The Dad Complex 2: Every cloud…

Yesterday was one of those rare days when the Cub was a bit of a Daddy’s boy. Obviously I loved it. It came at a bit of a cost though… he was a bit under the weather. Is it wrong of me to enjoy his misery because I get me some love and attention and lots more cuddles than usual? Or should I simply wish him to be better all the time and satisfy myself with the odd cuddle I get at bedtime and when I leave for work?

We had cuddles in bed in the morning. We could tell he was a bit under the weather because he’d kept us awake through the night (we were all sleeping in the same room as we were staying at our BFFs) and he came into bed with us and just sat quietly. No wriggles. No kidding about. Just cuddled up and we watched the F1 and a bit of Rastamouse.

We went out for the afternoon, to a little town called Hebden Bridge, where we were going to have lunch and feed the ducks. Lunch was at The White Lion and took a little while to come. NJ and his cousin, understandably, got a little tetchy. NJ being tired got very whiney and cried quite a bit, but came to me for comfort. We went for a walk to look at the beautiful open fire and waved in to everyone through the window from outside. At the end of dinner he got upset again and looked at me and said, “I want to sit on daddy’s knee”, through teary eyes, remembering that I’d offered him a spot earlier on. We had a lovely cuddle to finish lunch off.
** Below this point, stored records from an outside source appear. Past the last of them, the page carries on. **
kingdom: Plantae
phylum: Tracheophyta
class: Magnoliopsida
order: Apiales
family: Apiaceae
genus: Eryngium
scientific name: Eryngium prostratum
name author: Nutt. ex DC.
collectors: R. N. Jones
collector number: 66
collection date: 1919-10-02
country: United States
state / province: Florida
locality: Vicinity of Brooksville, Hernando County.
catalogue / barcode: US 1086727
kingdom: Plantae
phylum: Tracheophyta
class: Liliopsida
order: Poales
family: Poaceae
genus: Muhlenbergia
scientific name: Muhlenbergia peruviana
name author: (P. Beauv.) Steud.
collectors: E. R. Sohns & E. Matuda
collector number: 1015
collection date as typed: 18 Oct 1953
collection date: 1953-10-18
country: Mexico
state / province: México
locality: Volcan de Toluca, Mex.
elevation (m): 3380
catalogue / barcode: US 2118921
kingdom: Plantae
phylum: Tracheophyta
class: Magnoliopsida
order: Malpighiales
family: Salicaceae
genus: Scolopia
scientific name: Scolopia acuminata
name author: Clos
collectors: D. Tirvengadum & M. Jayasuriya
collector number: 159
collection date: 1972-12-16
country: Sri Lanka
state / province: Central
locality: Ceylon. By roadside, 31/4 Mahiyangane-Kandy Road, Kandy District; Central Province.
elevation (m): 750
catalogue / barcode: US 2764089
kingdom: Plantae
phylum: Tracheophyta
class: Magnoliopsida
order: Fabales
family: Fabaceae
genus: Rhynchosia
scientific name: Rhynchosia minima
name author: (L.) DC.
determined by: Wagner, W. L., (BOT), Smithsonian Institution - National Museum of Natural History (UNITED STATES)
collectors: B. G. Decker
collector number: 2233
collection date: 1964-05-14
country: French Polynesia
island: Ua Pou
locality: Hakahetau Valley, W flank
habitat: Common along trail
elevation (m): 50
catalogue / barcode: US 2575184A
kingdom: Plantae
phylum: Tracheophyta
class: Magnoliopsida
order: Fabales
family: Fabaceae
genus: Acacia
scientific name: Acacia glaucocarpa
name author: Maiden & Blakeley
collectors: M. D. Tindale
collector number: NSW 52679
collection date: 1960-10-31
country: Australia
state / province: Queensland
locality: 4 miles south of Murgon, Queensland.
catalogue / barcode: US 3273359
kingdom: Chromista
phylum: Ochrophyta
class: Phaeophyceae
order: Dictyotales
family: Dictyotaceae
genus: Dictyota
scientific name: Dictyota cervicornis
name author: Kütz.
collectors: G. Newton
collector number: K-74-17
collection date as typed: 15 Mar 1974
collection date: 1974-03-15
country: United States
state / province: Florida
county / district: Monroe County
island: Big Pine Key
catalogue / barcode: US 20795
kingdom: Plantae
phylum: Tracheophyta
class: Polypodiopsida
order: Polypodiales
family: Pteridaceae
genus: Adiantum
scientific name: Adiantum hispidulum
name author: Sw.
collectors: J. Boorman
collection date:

Feeding the ducks was next, starting off in his buggy and then getting out and standing with my whilst we threw the bread to the ducks and geese on the river.

Tea was at my in-law’s and for once he was happy sitting on daddy’s knee after we’d eaten, being entertained with a game on our tablet whilst snuggling in. I rarely get a look in when we’re at Grandma and Granddads house.

Then it was off to bed, all tired and snuggly, but still chatting to himself 2 hours later!

So the Dad Complex became even more complicated, as I want him to be happy and well. I also want him to give me cuddles and come to me when he wants comforting. If I had to choose one, and only one, that I could have for the rest of for ever? I want him well and happy don’t I. But taking this little bit of happiness in having cuddles and attention whilst he’s not feeling his best doesn’t make me a bad dad does it? As long as it doesn’t happen too often! My time will come.

Complicated this dad thing, isn’t it!
But the rewards of working it out and being patient are worth every second.